The short version of the plot? Officer Jamie manages to get suckered into a seemingly routine call, to investigate an unusual smell coming from a residence. Neighbors suspect the resident has died. Something Jamie wishes isn't the case, since his shift is almost done and he has a lot of work and studying to do. That detective exam won't go well if he can't get some reading time in. Right? The call doesn't quite go as planned, and Jamie finds himself in a potentially fatal situation. He manages to stick himself with a used insulin needle... and did I mention this is a zombie film? I didn't? Well reader... now you know.
"Positive Action" presents a not quite fresh look into the world of zombies. Not quite in the sense we've all seen movies and shows, that look at zombieism as a fact of life; never the less, "Positive Action" is successful in it's slightly more original take on the topics of zombies and viral infection.
In the world Andrew Cant puts forward, people are infected while still alive and carry the disease until death. Living normal lives. They are required to register however, allowing them to be tracked. This is especially helpful when they do pass on - alerting paramedics and first responders to the zombie threat. With "Positive Action" the plot revolves around Mr Barrow, the deceased person having not kept up with the registration process - putting officer Jamie into a deadly situation.

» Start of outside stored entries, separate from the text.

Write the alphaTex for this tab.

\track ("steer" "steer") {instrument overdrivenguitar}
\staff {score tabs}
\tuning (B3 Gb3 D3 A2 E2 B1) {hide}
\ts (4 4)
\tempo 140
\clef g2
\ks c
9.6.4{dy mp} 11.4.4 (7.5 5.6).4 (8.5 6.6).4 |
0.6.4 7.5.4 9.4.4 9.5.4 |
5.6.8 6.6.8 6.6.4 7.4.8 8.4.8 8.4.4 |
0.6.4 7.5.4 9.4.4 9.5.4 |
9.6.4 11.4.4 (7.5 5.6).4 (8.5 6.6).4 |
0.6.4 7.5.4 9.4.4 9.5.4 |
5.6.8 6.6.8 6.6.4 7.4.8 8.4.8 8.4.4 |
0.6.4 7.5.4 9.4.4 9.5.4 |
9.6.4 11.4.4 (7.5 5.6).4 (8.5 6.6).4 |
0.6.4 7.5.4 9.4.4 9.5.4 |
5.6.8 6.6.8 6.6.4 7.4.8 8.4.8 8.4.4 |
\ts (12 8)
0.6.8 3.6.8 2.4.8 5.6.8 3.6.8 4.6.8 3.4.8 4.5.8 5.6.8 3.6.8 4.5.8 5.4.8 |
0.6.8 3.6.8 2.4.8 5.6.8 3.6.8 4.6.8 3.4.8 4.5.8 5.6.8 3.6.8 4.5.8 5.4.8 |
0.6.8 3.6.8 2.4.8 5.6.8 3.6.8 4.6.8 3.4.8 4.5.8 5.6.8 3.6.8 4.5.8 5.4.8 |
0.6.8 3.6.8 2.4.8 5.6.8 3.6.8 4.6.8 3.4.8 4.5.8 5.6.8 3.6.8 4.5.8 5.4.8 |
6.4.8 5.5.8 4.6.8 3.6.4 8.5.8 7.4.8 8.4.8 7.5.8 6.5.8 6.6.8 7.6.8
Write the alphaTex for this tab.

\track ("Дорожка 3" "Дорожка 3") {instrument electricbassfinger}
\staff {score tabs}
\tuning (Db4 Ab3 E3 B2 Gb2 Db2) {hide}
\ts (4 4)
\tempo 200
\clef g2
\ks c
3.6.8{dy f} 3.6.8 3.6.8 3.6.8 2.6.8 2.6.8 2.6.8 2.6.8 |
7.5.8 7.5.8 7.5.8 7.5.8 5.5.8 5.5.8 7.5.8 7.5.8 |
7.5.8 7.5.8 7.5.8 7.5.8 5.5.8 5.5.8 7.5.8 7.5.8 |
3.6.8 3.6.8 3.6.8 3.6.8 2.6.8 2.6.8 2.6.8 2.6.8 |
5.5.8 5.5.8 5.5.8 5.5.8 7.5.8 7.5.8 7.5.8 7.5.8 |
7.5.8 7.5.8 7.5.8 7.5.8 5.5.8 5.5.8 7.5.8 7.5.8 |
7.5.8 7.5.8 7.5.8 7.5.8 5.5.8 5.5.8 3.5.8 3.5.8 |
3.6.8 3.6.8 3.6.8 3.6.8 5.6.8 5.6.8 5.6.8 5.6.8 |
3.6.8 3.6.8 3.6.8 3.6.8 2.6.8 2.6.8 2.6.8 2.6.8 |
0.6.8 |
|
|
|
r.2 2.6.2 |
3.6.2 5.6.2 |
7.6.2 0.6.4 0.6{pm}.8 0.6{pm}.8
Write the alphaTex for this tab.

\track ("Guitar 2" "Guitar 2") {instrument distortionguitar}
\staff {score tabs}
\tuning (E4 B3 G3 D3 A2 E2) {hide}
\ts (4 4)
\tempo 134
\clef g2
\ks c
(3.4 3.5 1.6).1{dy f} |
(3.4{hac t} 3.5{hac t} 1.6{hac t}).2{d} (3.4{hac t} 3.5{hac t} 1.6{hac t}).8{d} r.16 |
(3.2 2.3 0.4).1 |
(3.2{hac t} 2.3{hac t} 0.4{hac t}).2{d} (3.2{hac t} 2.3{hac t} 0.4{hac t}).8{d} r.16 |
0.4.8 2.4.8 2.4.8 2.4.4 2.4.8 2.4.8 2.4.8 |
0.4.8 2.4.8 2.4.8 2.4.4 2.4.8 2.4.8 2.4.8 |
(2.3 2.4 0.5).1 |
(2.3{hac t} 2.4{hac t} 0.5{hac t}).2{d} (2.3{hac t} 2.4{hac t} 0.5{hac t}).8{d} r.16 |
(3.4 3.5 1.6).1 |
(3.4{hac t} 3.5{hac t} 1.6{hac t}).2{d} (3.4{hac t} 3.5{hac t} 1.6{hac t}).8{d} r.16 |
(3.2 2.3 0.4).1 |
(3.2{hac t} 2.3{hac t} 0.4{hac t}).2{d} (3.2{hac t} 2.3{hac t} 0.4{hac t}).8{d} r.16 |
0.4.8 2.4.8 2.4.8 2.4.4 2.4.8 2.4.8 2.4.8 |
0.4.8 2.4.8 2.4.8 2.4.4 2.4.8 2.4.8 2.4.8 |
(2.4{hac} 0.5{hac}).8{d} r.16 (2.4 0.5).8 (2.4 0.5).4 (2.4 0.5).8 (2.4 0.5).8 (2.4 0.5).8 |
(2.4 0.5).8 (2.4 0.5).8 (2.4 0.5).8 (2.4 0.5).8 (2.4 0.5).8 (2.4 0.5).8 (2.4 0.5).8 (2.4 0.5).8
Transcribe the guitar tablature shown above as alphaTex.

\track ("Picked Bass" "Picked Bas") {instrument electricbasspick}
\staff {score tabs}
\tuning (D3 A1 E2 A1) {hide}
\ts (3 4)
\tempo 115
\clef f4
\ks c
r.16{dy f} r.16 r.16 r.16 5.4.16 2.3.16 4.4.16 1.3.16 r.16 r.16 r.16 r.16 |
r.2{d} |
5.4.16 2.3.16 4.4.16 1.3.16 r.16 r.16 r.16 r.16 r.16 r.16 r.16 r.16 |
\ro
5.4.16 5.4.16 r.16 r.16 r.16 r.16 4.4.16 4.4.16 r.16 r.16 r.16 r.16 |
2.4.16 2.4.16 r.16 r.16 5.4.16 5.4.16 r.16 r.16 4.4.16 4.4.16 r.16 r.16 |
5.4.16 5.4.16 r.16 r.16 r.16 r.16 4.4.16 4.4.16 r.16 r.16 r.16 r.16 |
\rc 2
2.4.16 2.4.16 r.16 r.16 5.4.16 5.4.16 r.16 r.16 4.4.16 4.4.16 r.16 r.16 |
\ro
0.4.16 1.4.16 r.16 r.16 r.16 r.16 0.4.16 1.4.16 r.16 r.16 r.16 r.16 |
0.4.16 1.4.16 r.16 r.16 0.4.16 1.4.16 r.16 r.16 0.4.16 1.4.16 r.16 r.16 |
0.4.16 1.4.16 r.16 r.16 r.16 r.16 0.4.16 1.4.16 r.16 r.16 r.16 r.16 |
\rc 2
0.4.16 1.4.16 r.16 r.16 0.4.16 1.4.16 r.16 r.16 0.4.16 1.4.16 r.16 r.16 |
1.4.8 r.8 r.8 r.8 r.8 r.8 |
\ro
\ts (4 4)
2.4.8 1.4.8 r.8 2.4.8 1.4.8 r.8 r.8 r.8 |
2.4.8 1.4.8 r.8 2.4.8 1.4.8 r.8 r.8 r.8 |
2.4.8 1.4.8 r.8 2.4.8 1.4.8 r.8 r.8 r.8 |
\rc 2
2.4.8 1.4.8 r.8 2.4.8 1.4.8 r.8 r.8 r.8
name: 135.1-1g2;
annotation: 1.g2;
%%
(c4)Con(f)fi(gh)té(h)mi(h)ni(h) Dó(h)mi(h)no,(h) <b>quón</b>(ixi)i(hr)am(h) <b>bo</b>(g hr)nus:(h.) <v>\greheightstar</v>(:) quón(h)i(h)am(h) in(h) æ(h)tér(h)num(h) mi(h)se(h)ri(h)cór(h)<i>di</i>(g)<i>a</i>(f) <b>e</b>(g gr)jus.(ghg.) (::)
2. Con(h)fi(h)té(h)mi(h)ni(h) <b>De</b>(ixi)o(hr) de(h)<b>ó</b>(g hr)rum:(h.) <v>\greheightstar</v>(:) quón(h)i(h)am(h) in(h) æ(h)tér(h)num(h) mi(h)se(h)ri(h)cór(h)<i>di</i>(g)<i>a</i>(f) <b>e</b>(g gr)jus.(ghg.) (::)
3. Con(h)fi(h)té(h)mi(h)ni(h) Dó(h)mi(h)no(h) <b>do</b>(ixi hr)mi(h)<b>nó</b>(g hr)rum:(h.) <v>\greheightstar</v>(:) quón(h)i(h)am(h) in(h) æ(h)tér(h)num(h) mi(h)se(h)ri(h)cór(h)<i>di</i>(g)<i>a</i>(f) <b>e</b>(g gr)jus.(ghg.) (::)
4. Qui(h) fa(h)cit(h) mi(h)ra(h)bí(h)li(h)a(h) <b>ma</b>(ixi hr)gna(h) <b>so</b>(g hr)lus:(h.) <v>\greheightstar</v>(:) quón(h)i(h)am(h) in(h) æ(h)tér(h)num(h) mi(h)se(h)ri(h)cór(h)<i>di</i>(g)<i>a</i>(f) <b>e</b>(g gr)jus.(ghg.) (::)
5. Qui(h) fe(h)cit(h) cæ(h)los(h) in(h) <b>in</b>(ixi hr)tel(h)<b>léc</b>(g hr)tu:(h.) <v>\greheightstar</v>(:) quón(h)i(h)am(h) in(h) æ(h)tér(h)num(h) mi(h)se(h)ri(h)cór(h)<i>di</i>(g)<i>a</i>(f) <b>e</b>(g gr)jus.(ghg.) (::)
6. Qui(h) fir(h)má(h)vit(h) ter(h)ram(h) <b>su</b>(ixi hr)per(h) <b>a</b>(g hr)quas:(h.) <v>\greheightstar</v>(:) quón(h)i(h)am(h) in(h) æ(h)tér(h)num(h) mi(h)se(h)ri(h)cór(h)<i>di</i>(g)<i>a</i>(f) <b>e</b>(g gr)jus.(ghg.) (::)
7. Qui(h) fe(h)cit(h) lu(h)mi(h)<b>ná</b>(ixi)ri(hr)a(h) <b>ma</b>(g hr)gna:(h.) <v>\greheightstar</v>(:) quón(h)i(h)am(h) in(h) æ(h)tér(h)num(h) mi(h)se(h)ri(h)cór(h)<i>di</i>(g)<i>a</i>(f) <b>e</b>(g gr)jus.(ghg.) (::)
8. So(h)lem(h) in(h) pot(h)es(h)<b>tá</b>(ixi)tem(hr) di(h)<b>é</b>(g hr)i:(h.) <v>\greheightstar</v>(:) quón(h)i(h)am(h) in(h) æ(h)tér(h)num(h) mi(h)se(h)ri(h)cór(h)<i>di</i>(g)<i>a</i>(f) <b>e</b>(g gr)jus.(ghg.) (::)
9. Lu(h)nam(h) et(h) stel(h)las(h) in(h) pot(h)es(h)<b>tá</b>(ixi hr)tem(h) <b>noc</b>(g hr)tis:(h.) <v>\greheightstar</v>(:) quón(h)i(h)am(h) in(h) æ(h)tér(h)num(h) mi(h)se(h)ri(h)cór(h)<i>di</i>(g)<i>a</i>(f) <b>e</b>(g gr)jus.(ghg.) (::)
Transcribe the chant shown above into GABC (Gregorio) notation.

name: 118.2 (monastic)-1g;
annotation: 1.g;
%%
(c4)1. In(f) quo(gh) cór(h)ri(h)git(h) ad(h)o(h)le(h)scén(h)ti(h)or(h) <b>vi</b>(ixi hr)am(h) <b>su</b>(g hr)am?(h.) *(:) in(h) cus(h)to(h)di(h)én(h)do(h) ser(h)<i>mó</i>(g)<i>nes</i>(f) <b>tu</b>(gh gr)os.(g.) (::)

The technical aspects of "Positive Action" deserve some special mentions. I'm no stranger to low budget indie movies looking good - compared to five years ago, that number is up one hundred percent easy. But this film is well above the accepted standards for indie flicks. It looks great. It's put together well, and for the most part, sounds great to boot. There are a few muffled moments when the public health officer enters the mix, but only just - and nothing to really write home about.
Where this short film does shine, is when speaking of Andrew Cant and Alasdair McWilliams direction - particularly the direction of the troupe of actors. This film has some excellent character portrayals - and I can't think of any spot where things don't feel spot on. Elliot Cable's leading character Jamie feels just right. Not coming across as that guy. The one that nobody likes. Yet he does it in a real life way. He's not the perfect person, but he's no moron. Everyone else easily manages to hold their weight, and I especially enjoyed the scene involving a protective paramedic. Some really great stuff.
I was going to mention that "Positive Action" felt like a few scenes from a larger narrative - until realizing that it was. Yet even discounting that aspect, there's still no real issues following along. "Positive Action" does hold it's own as a separate film... but can't hide it's larger world feel. A zombie flick that doesn't rely on pure gore and scares. Who would have thought? I enjoyed my time with this number and personally, think it easily deserves a four star rating. Nice work.